As for salary, the McManuses addressed that just a few weeks before Manning arrived. "I just told John my break-even point," Manning says. The McManuses gulped. Manning's basic expenses were much higher than those of the couple, who have no children and live simply by Santa Barbara standards. But Manning's resulting six-figure salary was actually below average for a COO's pay. (The average is approximately $142,000 for a $10-million company in Southern California.)

On Monday, February 2, 1998, with the final details of the comp package to be ironed out, Manning began his 2,500-mile cross-country commute from upstate New York to Southern California. He put off the house hunt for months. The new Magellan's executive even forgot to collect a paycheck his first two weeks. Perhaps not by accident. "I didn't feel like the deal was really closed until I got here," says Manning. "If it hadn't worked out, we would have hugged and gone back to being friends."

The Nonheroic Owners--Happy at Last?
Since February 2, Manning's list of duties has grown steadily.
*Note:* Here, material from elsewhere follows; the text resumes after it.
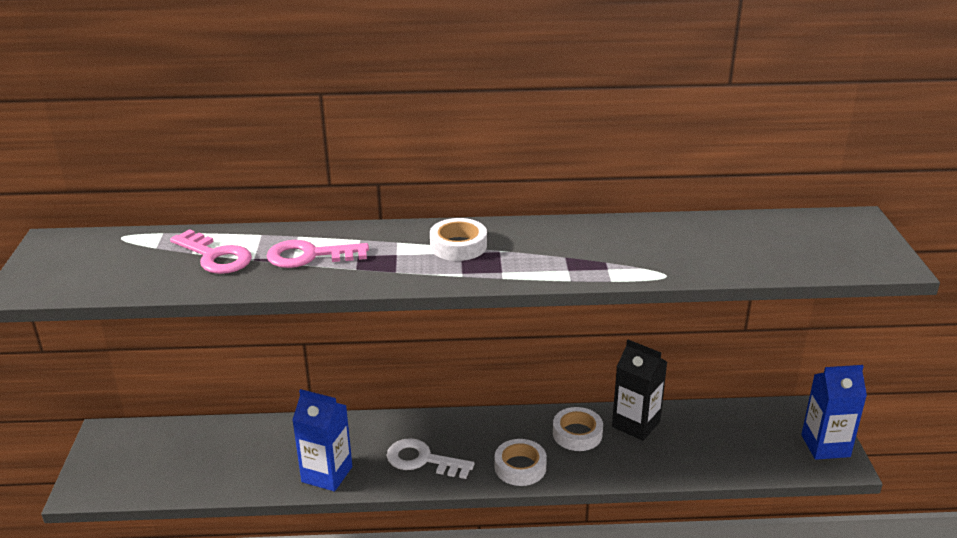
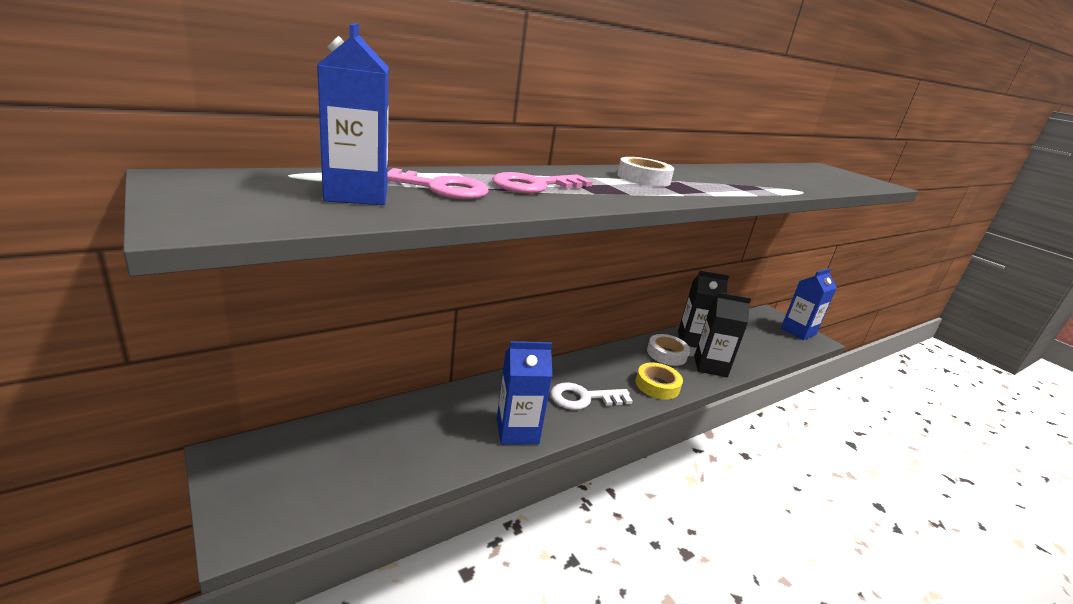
camera: 35 degrees left, 5 degrees down
white tape [495,439,547,486] -> yellow tape [636,362,683,400]
none -> blue carton [317,23,389,205]
none -> black carton [694,292,751,377]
First things first: he did an overhaul of accounting, which hadn't produced a real profit-and-loss statement in months, much to Manning's horror. And then there was marketing, which had gone unchecked. (Says Manning, "It seemed that every day I learned about another marketing deal we had.") But there was so much more to attack: administering the 401(k) plan; organizing the many pieces of an ongoing expansion; and systematizing the hiring-and-firing process.

"John knows how to hire people," Manning says, trying to explain the difference between most entrepreneurs and a good professional manager, "but he doesn't know how to set up a good system for hiring people. I'm growing a team that can eventually manage other managers." Exactly when a founder is likely to max out his or her skills, he says, is not a simple function of the number of employees at a company, the sales volume, or how long the entrepreneur has been in business. "Some companies need help almost from the day they're started," Manning ventures. "John and Gloria lasted longer than most."